Will Apple ever work on its iCloud web mail?

Originally published on Mac O’Clock

An ARM-based MacBook, an Apple Watch that tracks your sleep and your hand washing. There are tentative signs that Apple is starting to innovate again. After a decade of incremental updates to the same range of MacBooks, iPhones and iPads, last month’s WWDC conference may well have been the start of a new era for the company. However, my checklist for the conference was only populated with one item. And I was left disappointed.

It’s email. That pesky, forgotten iCloud web app for email.

Apple’s web apps were launched in 2011 following iCloud’s regeneration from the MobileMe service and enabled anyone with an iCloud account to access its related services via iCloud.com, even without an Apple device.

At the time, it was great. I was still at school in a rural area with very little 3G coverage and very restrictive wifi. I was regularly using an on-campus Windows PC to access my iCloud email. I could open the browser and read and draft emails to my heart’s content on an Apple-designed interface. It was a great extension to the Apple ecosystem and was a genuine reason for using iCloud as my main email client over Gmail. That early magic has long since passed.

The functionality of the web apps, particularly the Mail app, has barely changed since 2011. Once the novelty of having access to an iOS-like dashboard on some ancient Windows XP-clad Dell had passed, the much uglier features came to the fore. Even back then, having a pop out window to draft an email seemed cumbersome when Facebook and Google were integrating pretty basic pop up tabs for messaging and drafting emails respectively. The tweaks that Apple have added to the Mail app have been welcome. This includes a quick Unsubscribe and an Unread filter button, but these features now seem like bare minimums for an email client.

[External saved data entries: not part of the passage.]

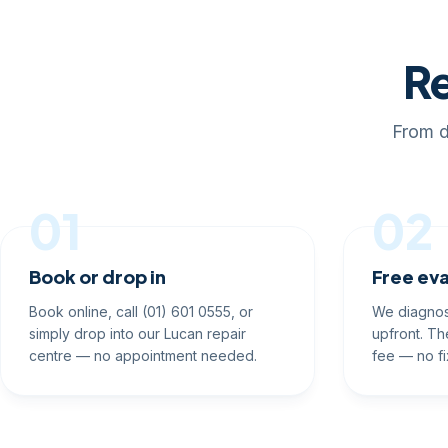
Re
From d
01
02
Book or drop in
Free eva
Book online, call (01) 601 0555, or
We diagnos
simply drop into our Lucan repair
upfront. Th
centre — no appointment needed.
fee — no fi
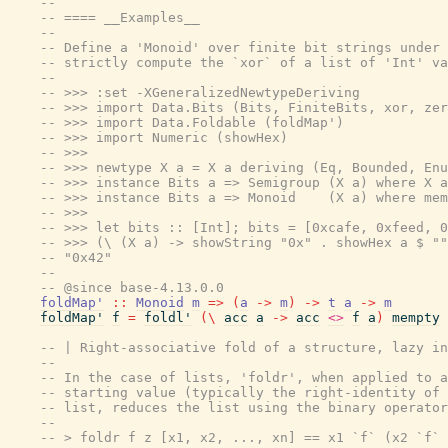
--
-- ==== __Examples__
--
-- Define a 'Monoid' over finite bit strings under 
-- strictly compute the `xor` of a list of 'Int' va
--
-- >>> :set -XGeneralizedNewtypeDeriving
-- >>> import Data.Bits (Bits, FiniteBits, xor, zer
-- >>> import Data.Foldable (foldMap')
-- >>> import Numeric (showHex)
-- >>>
-- >>> newtype X a = X a deriving (Eq, Bounded, Enu
-- >>> instance Bits a => Semigroup (X a) where X a
-- >>> instance Bits a => Monoid    (X a) where mem
-- >>>
-- >>> let bits :: [Int]; bits = [0xcafe, 0xfeed, 0
-- >>> (\ (X a) -> showString "0x" . showHex a $ ""
-- "0x42"
--
-- @since base-4.13.0.0
foldMap'
::
Monoid
m
=>
(
a
->
m
)
->
t
a
->
m
foldMap'
f
=
foldl'
(
\
acc
a
->
acc
<>
f
a
)
mempty
-- | Right-associative fold of a structure, lazy in
--
-- In the case of lists, 'foldr', when applied to a
-- starting value (typically the right-identity of 
-- list, reduces the list using the binary operator
--
-- > foldr f z [x1, x2, ..., xn] == x1 `f` (x2 `f`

The big players in web email clients, Gmail and Outlook, continue to improve their browser-based offerings. Both have added smart or ‘focused’ inbox filtering that sort your emails for you as well as powerful integrations with Calendar apps. Google have also announced an overhaul of Gmail that will better align it with its Meet and Drive apps. Apple has not yet found the time to fully integrate iCloud Mail with its existing Calendar, Drive and FaceTime services that all complement one another, especially in a world where more iCloud users than ever are working remotely.

As Owen Williams notes in his recent piece for OneZero, Apple has a strong track record, reinforced by the features it announced at WWDC, of ripping off its competitors but doing a better job of them. On this basis, the extent to which iCloud’s web apps lag behind its browser based friends at Google and Microsoft is astounding.

The addition of the Photos app to iCloud.com and its more intuitive design in comparison to other iCloud web apps is perhaps a sign that more improvements are coming, but competitors won’t wait around for them. In addition to improvements to Gmail and Outlook, there are a plethora of start-ups claiming to be ‘reinventing email’ for the modern era. Edison’s OnMail, announced in April, will launch this summer with a full browser based option and with a focus on Apple’s new found passion: privacy. The already launched paid options — Hey, Newton and Superhuman — while standalone apps, underline the staleness of Apple’s email offering with some beautiful UI design and built in tools to improve the speed with which you can get in and out of your email.

Until Apple decides to focus some attention on improving the iCloud experience across all of the platforms on which it is used, it will never be seen as a viable option for many when Google and Microsoft are so many strides ahead. But as we know, that could all change with another video presentation from Apple Park.

With just under 11 months to go until the next WWDC, this is my callout to Cupertino to show iCloud some love and reinvigorate email for Apple users.